Water resource management
Policymakers should establish long-term integrated resource management that ensures water demands for municipal, agricultural, and industrial uses are balanced with environmental protection and preservation of water quality.
Policymakers should develop a water conservation program. The program should be adequately funded.
Policymakers should only consider tiered rate structures that encourage conservation if they include an adequate amount of water at an affordable rate.
- technical assistance to help local officials conduct comprehensive systemwide water audits, water-use accounting, reporting, and leak-detection and repair programs;
- the installation of water-conserving plumbing fixtures and highly efficient water meters in residential, municipal, and state-owned buildings; and
- the establishment of a permanent, year-round public education program that utilizes public-private partnerships and all available media and school curricula, and includes information on water supplies, use, planning, and conservation.

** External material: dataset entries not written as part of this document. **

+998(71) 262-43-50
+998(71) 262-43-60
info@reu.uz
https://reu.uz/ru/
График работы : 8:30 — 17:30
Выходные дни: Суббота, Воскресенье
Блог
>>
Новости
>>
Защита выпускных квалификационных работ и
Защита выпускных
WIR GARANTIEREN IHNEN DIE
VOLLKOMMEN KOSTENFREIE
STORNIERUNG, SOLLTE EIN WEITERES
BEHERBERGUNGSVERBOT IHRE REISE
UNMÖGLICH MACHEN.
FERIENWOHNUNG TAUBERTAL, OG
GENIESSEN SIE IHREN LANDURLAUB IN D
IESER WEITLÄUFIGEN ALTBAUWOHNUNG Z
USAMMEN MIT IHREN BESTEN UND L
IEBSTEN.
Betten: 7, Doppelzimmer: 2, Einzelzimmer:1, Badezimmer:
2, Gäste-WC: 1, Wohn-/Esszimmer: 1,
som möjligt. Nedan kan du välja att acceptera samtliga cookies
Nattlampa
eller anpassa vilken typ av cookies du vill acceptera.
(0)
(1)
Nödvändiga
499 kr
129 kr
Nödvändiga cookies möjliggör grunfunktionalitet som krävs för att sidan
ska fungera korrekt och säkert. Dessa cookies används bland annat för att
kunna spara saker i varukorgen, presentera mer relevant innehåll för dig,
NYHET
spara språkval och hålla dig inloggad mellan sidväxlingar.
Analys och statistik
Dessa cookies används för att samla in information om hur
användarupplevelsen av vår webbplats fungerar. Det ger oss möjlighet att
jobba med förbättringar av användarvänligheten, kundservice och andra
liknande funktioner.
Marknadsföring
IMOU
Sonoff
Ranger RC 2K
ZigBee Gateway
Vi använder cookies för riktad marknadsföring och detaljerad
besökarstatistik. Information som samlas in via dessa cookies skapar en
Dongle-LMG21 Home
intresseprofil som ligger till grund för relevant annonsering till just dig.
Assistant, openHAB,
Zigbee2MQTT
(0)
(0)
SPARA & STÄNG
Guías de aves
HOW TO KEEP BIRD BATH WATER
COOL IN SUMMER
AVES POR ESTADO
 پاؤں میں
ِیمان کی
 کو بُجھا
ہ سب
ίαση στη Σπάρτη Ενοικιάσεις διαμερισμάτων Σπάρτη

State policymakers should also:
- require all water suppliers to submit and periodically update their water conservation plans;
- identify quantifiable goals for water conservation and require suppliers to incorporate these goals into their plans; and
- require utilities to provide consumers with information on basic household conservation measures.
State and local policymakers should encourage and facilitate the public’s involvement in deliberations on alternative sources of water, such as reclamation and desalination.
Policymakers should provide incentives for better performance and water quality in any privatization contracts. Incentives could include shorter contract terms with built-in extensions, rather than a single 20-year contract; a provision that makes a percentage of the management fee contingent on performance; or the option for the government to buy back the water system.
Ratemaking and consumer protections
Policymakers should use rate cases to adopt water and sewer rates for private utilities. Municipal utilities should also use a process to set rates similar to a rate case review for gas and electric services.
Policymakers should establish consumer protections that include budget billing plans and reasonable disconnection procedures. High bills should be adjusted if they were caused by leaks and evidence of repair is shown.
Policymakers should prohibit evictions and foreclosures due to household water debt.
Policymakers should establish fair tenant billing and sub-metering practices.
At a minimum, the following principles should guide rate reviews:
- Rate proceedings should follow the traditional cost of service model.
- The utility’s revenue requirement should be based on just and reasonable expenses necessary to provide service and investments that are prudent and used and useful to ratepayers.
- The utility’s rate of return should be fair and based on current market conditions.
- Rates should be stable, predictable, and understandable, with costs allocated fairly among customers.
- New surcharges unrelated to water and sewer service should be prohibited.
- Lost revenue or decoupling mechanisms that keep utility water revenues constant for any drop in sales should be prohibited.
Policymakers should also:
- adopt consumer protections that apply to submetered and estimated water and wastewater bills, including billing standards, limitations on billing and service fees, the right to inspect and verify bills, and disclosure of the billing method prior to lease signing;
- ensure that all property owners and landlords of multifamily dwellings engage in best practices that minimize water bills, including leak repair and paying for common area usage; and
- require landlords to use billing and cost-allocation methods that reasonably reflect each unit’s consumption.
Balancing goals and ensuring compliance
Policymakers should ensure water demands for municipal, agricultural, and industrial uses are balanced with environmental protection and preservation of water quality.
Federal policymakers should allow states and localities reasonable flexibility in achieving national standards and goals for water quality. They should require careful monitoring and strict accountability to ensure compliance with national standards.